I mean seriously, can it really get any worse than 2014? That was pretty freaking bad. Besides, while they did trade away some good bats, they also improved one of the weakest spots on our team last year: the bench. On top of that, it’s hard to believe Andrelton Simmons and Chris Johnson will repeat their horrendous 2014 campaigns. I could go more in depth about how bad the bench was and who’s projected to be better, but seriously, I’m lazy and don’t want to type out stuff that can easily be found on a spreadsheet. So just click here for the 2014 stats and here for the 2015 depth chart and projections. Anyway, maybe these slight improvements could make up for the downgrades, and at worst we’d be just be as bad offensively, rather than worse. To answer this question I did some #sabermetrics.
One of the most underutilized baseball tools on our interwebs is Matt Hunter‘s SaberSim. If you’re unfamiliar with this tool, head on over to Matt’s post on the Hardball Times where he outlines 10 things he learned from making a baseball simulator. In short, SaberSim allows you to simulate thousands of baseball games against two teams by inputting a lineup and a pitcher for each team. For the inputs for the players you can select from a variety of options, or you can choose your own inputs. For this project, I’ve gone with my own inputs.
To test our hypothesis- that the 2015 Braves offense won’t be worse than 2014- I’m going to run 10,000 simulations of the 2014 lineup against the 2015 projected lineup.

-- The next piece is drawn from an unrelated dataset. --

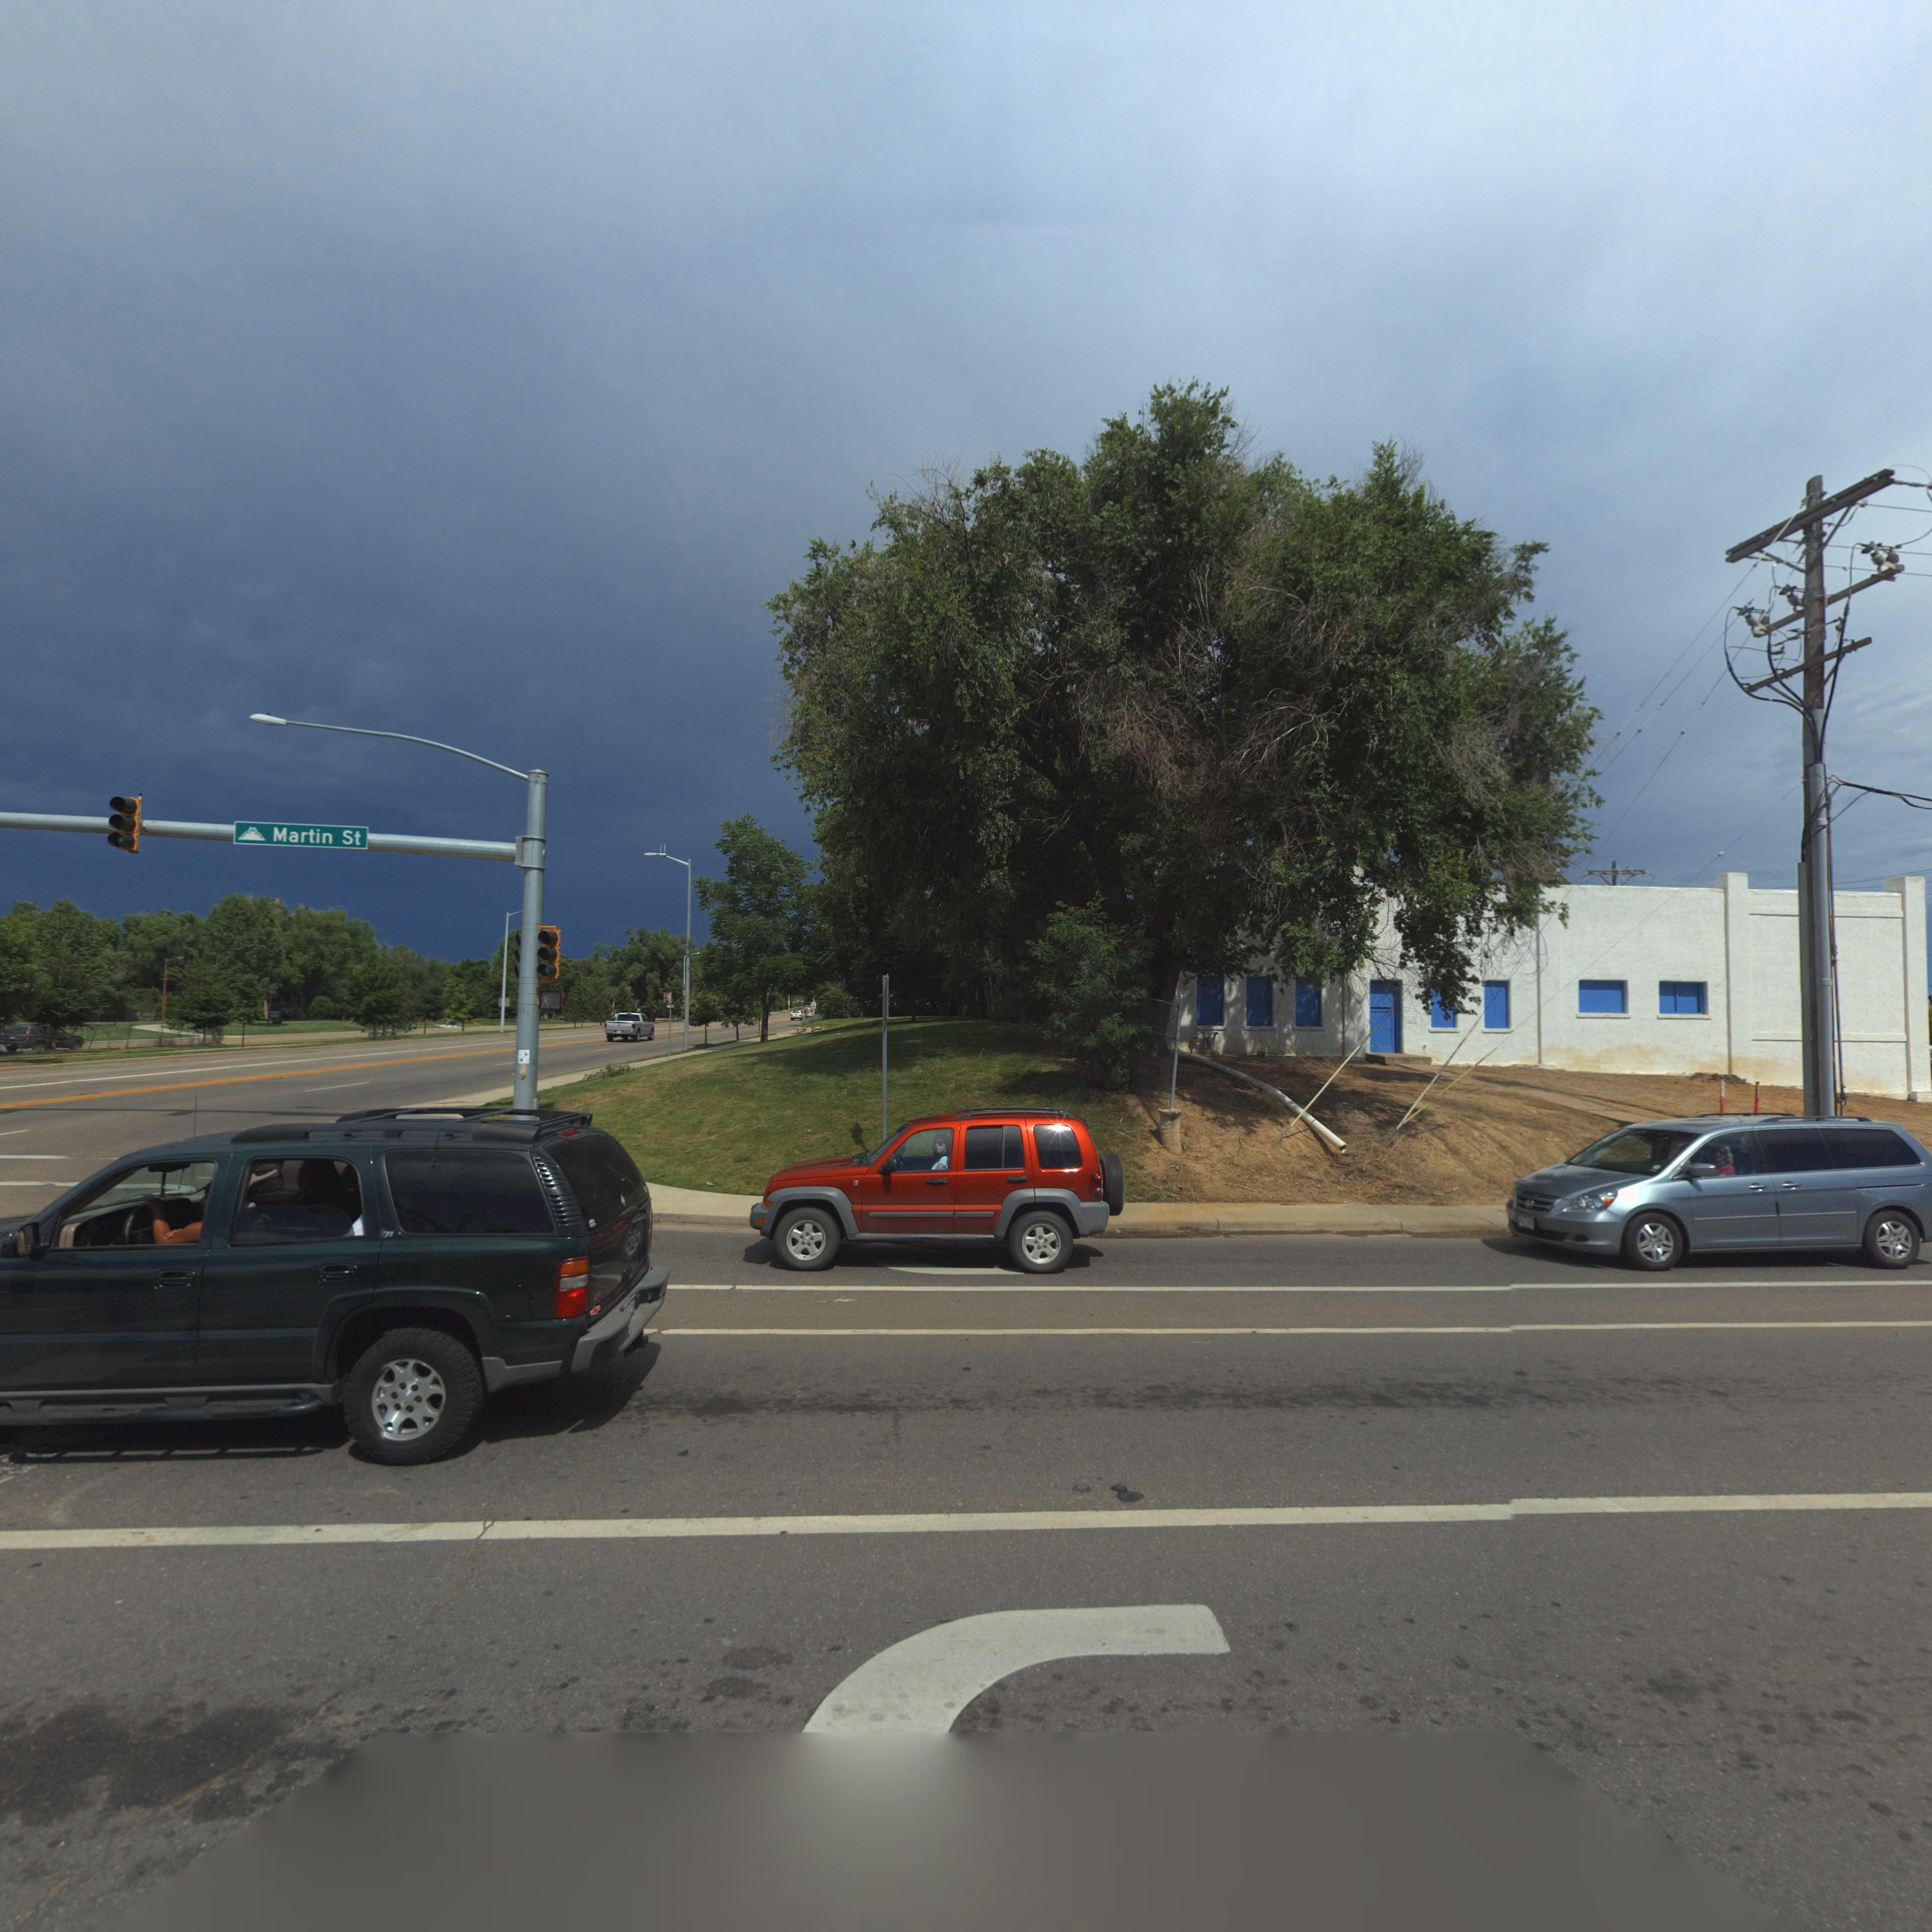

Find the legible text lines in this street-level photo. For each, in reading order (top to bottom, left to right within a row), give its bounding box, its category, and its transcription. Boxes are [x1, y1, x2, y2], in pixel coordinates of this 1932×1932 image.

[273, 826, 361, 845] StreetName: Martin St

For 2014, I used Baseball Reference’s play index to see how each lineup spot for the Braves performed in 2014. For 2015, I used Fangraph’s Depth Charts page along with Steamer’s 2015 Projections to get a projected 2015 lineup. I had to guess how Fredi Gonzalez would
screw set up his lineup for 2015, and ultimately decided to have the right field position bat first, followed by short stop, first base, third base, second base, left field, catcher, center field, and the pitcher spot. The actual lineup may vary, but the impact of that will likely be 2 runs per year or less versus what I used. I used the exact same inputs for the pitcher’s spot in the lineup for each lineup. I then set each to face a league average pitcher, using the league average stats from 2014 for all pitchers. For a summary of the inputs, see this spreadsheet. Alright, on to the results…
The simulated 2014 and 2015 lineups differed by only 2.3 runs per season.
That’s it. Only 2.3 runs. They’re projected to be almost exactly equal. The 2014 lineup average 3.29 runs per game, and the 2015 lineup average 3.28 runs per game. I don’t think it could possibly get any closer than that. Now, typically I would tell you to always trust what the projections tell you. However, before running these numbers, Dan Simpson from Talking Chop challenged me to a friendly wager. He originally bet me $20 that no matter what the numbers say, the 2015 team is going to do worse. When the numbers came back to support Dan, I originally planned to call the bet off. As I said, I always go with the projections. But in this case, the numbers are absurdly close and we need something to spice up next season. Besides, the simulator can’t account for us possibly platooning more in 2015, and it also assumed we had average hitting pitchers in 2014. In reality, we had the third from the worst hitting pitchers in baseball. Account for those two things and you could easily make up a 2 run per season difference (I could do the simulations again and account for the pitcher hitting stats, but as I said in the beginning, I’m lazy). Based on all this, I’d say it’s a 50/50 shot that we score more runs next season, which is good enough for me to entertain a challenge.
We modified the wager a bit to make it both more exciting and beneficial for the world, because that’s just how this site does things. If the 2015 Braves score less total runs over the course of the season than the 2014 Braves, I will donate $50 to Dan’s charity of choice. If they score more runs, Dan will do the same for my charity of choice. Simple as that.